_To do_
Rewrite the lines below as a numbered list, from the first line through the line with "11: (164, 190)", counting both ends and dropping any blank lines. Leave the pictures out of your answer.

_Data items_
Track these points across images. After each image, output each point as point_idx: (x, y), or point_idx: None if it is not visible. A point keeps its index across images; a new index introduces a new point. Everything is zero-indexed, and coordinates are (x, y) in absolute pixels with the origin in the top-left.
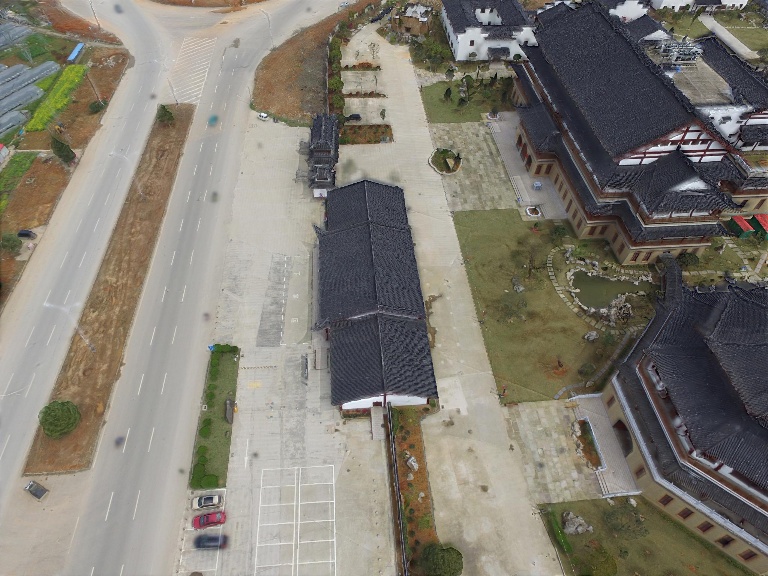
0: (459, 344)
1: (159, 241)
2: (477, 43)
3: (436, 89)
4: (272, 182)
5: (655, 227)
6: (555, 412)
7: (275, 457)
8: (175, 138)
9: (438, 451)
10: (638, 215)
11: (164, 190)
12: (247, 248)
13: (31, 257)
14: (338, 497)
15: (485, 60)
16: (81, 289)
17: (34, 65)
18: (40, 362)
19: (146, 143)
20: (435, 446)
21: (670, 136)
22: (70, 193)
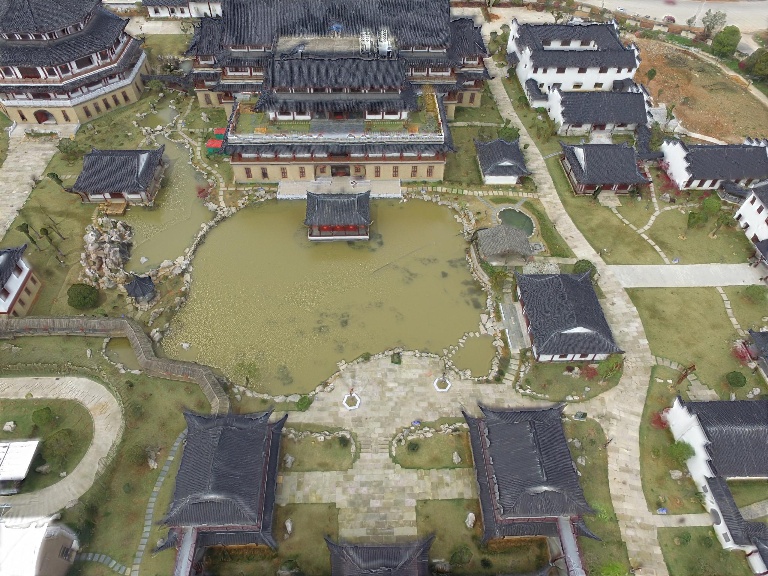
0: None
1: None
2: None
3: None
4: None
5: None
6: None
7: None
8: None
9: None
10: None
11: None
12: None
13: None
14: (122, 1)
15: None
16: None
17: None
18: None
19: None
20: None
21: None
22: None
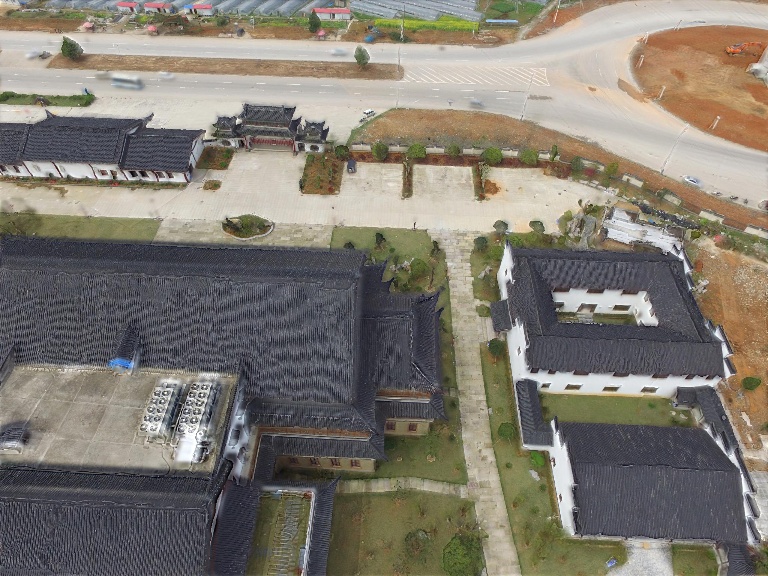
0: (8, 198)
1: (212, 75)
2: None
3: (418, 243)
4: None
5: None
6: None
7: None
8: (344, 73)
9: None
10: None
11: (270, 73)
12: (183, 108)
13: (222, 38)
14: None
15: None
16: None
17: (481, 11)
18: None
19: (338, 61)
20: None
21: None
22: (284, 41)
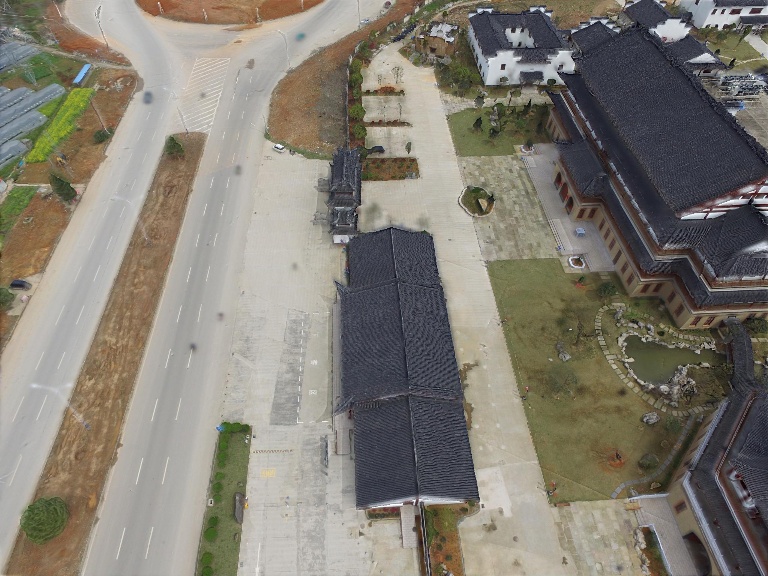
0: (499, 425)
1: (164, 293)
2: (509, 67)
3: (464, 117)
4: (288, 224)
5: (722, 291)
6: (614, 515)
7: (291, 568)
8: (184, 172)
9: (479, 564)
10: (702, 277)
11: (171, 233)
12: (260, 303)
13: (24, 311)
14: None
15: (516, 85)
16: (77, 351)
17: (38, 88)
18: (28, 441)
19: (153, 178)
20: (476, 557)
21: (744, 191)
22: (70, 235)
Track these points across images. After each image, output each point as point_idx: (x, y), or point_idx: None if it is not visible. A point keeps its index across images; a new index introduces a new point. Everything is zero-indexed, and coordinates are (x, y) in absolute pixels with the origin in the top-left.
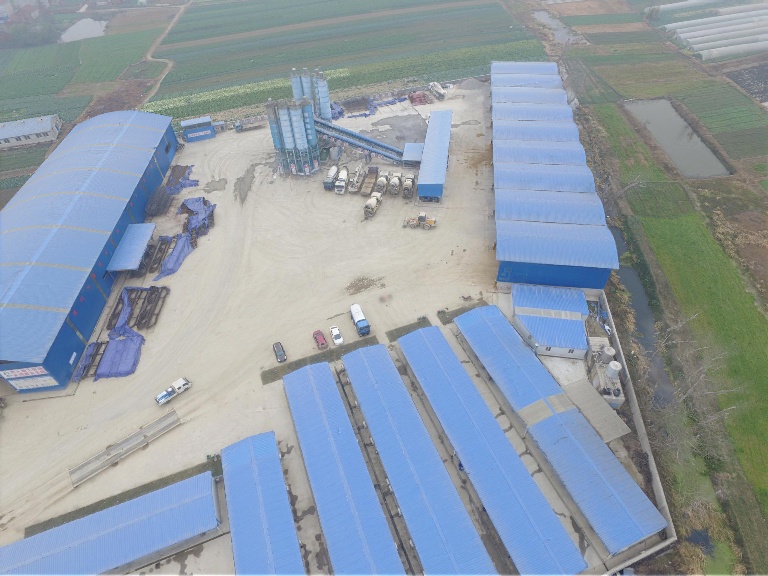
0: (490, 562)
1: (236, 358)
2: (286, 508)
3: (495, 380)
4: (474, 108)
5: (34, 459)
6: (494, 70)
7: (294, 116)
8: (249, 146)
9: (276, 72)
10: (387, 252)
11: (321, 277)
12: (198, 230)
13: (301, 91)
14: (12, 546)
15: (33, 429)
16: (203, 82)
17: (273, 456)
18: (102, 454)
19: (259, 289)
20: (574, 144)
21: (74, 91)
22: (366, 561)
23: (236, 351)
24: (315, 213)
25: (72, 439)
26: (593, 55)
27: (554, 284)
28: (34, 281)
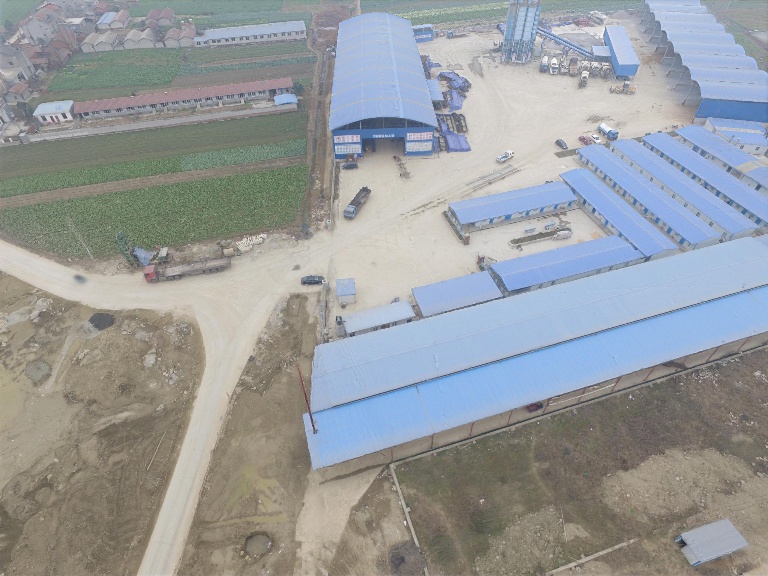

_Response to the task_
1. Track these points across images. After each image, output each point as point_idx: (x, y), or point_idx: None if it is not visible. A point keeps its index across images; a new index introduces a new point. Everything is zero-indexed, and coordinates are (x, y) in absolute pixels with the origin in the top-left.
2. 0: (459, 344)
3. 1: (159, 241)
4. 2: (477, 43)
5. 3: (436, 89)
6. 4: (272, 182)
7. 5: (655, 227)
8. 6: (555, 412)
9. 7: (275, 457)
10. 8: (175, 138)
11. 9: (438, 451)
12. 10: (638, 215)
13. 11: (164, 190)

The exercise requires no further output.